Tesla was a freakin genius.
Our entire modern world wouldnt exist without him. And he never got any credit while he was alive.
Hell, theres STILL stuff he came up with that we have no understanding of. Yet.
So the guy predicted text messaging. Impressive. But why does everything have to be a product placement nowadays?
This case is especially stupid, since what really enables worldwide access to messaging are $20 phones.
Pure Blackberry advertising to increase usage in the UK. Why should they correlate "possible to transmit wireless messages all over the world." with the BB and not, say, any phone since the mid 90's?
Tom
Way back in the day when I was in high school I heard Tesla predicted the Internet, using exactly that quote. There's no arguing that Tesla did a lot of amazing things but he's no technological Nostradamus, no matter how much people try to shoehorn him into the role.
They say a little knowledge is a dangerous thing, but it's not one half so bad as a lot of ignorance. - Terry Pratchett
Actually, Tesla was talking about the Nokia N900, but the submitter never heard about that one.
Hell, theres STILL stuff he came up with that we have no understanding of. Yet.
That stuff is either genius or failed experiments. How would you know the difference?
Note that this article predicts both the Internet and wireless technology, but with no mention of the digital aspects. It also predicts wireless power, such that a ship could be sent across the Atlantic, powered by a single wireless power station on one side. It predicted all of this would happen in something like 5 years.

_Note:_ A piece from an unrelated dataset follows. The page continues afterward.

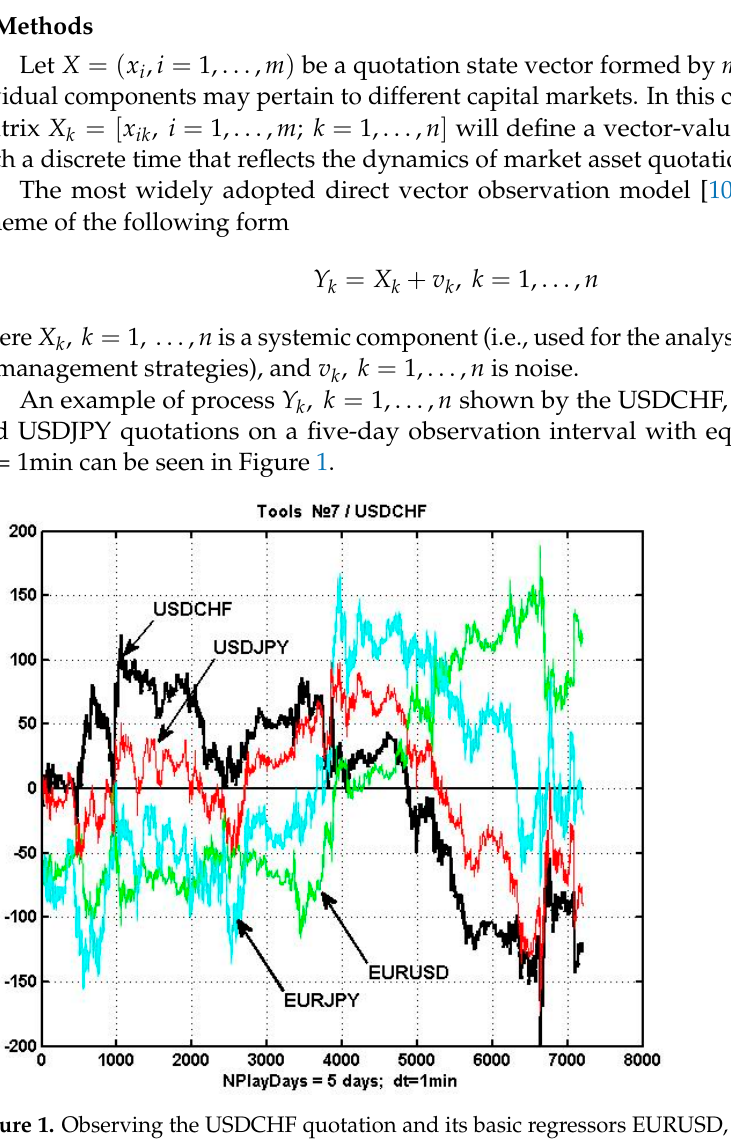
Figure 1. Observing the USDCHF quotation and its basic regressors EURUSD, EURJPY, and USDJPY on a five-day observation interval.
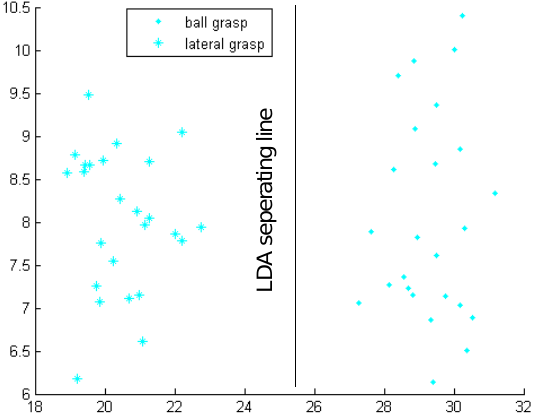
Figure 12. Classifier 2 in the second-level of the first subject.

So he was wrong about how long it would take, and he threw out at least one other idea in that article that we haven't seen happen, and have no evidence can happen.
I like Tesla as much as anyone else, but I'm not sure how to call this one. Fuzzy, at best. I think Orwell had it closer.
Don't thank God, thank a doctor!
You're forgetting that he said it in a day and age where most people simply didn't have a telephone line at all, and if they did have one, they usually had a party line that they shared with their neighbours. Not only did he predict that communications devices would be smaller and mobile, he also said that everybody would have one, and that they'd be networked globally. That's a fairly big leap, and while you can argue in hindsight that the writing was on the wall, it's akin to predicting netbooks in 1943.
And there's a few things that Tesla got wrong in his prediction... he said that it would be possible and easy for a single tower to control millions of devices from thousands of miles away. In reality there's millions of cell towers in the world, and each may have a few thousand phones on it at a maximum. There's a few orders of magnitude difference there.